P.J.’s COUNTRY STOP, 1265 HWY. 182, BROUSSARD, 369-3316
You can’t miss this building painted with the American Flag, which P.J.'s shares with the Lucky Spot Lounge, on Hwy. 182 toward Cade. P.J.’s cooks daily plate lunches including crawfish étouffée, shrimp stew and meatloaf, as well as Sunday barbecue. Don’t miss the homemade sweet dough pies.

MOUTON’S FOOD MART, 704 HWY. 1252, CARENCRO, 896-8471
If you like fried food, then check out Mouton’s inside the Chevron on Hwy. 1252. Fried chicken, crawfish pistolletes, boudin balls, livers and gizzards are among the daily offerings, as well as homemade chili dogs and a variety of sliced meat po-boys.

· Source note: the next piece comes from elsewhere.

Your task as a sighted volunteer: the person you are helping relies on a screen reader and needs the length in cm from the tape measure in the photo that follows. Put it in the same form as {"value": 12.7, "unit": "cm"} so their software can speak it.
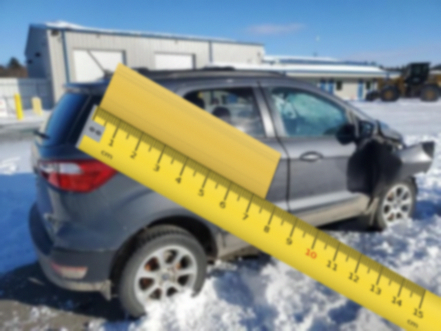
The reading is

SONJA’S CAJUN DELI, 2807 KALISTE SALOOM ROAD, LAFAYETTE, 988-0516
Formerly Comeaux’s, this tiny yet popular Exxon station is practically a full scale restaurant, offering breakfast, daily plate lunch specials, po-boys, and dining tables to boot.

CHEVRON FOOD MART, 600 E. KALISTE SALOOM ROAD, 237-8575
Formerly known as Smokin’ Joe’s, this Chevron has a reputation for stellar barbecue. Since Smokin’ Joe left, the barbecue, including ribs, burgers, pork steaks and chicken, has been scaled back to only Tuesday through Thursdays.

PEPIN’S, 601 RIDGE ROAD, LAFAYETTE, 993-8866
Billing itself as the “Home of the Cuban sandwich,” this filling station comes replete with pictures of its signature item on the sides of its gas pumps. Owners Jose and Donna Pepin also serve a variety of other sandwiches and salads.

FOOD N FUN DELI’S, VARIOUS LOCATIONS
There are a number of Food N Fun delis in Chevrons across Acadiana, but only a few offer plate lunch specials and each is its own independent kitchen. For good home cooking, you can count on the Food N Fun at the intersection of Highways 90 and 92 and the one in Cade at the intersection of Highways 182 and 92.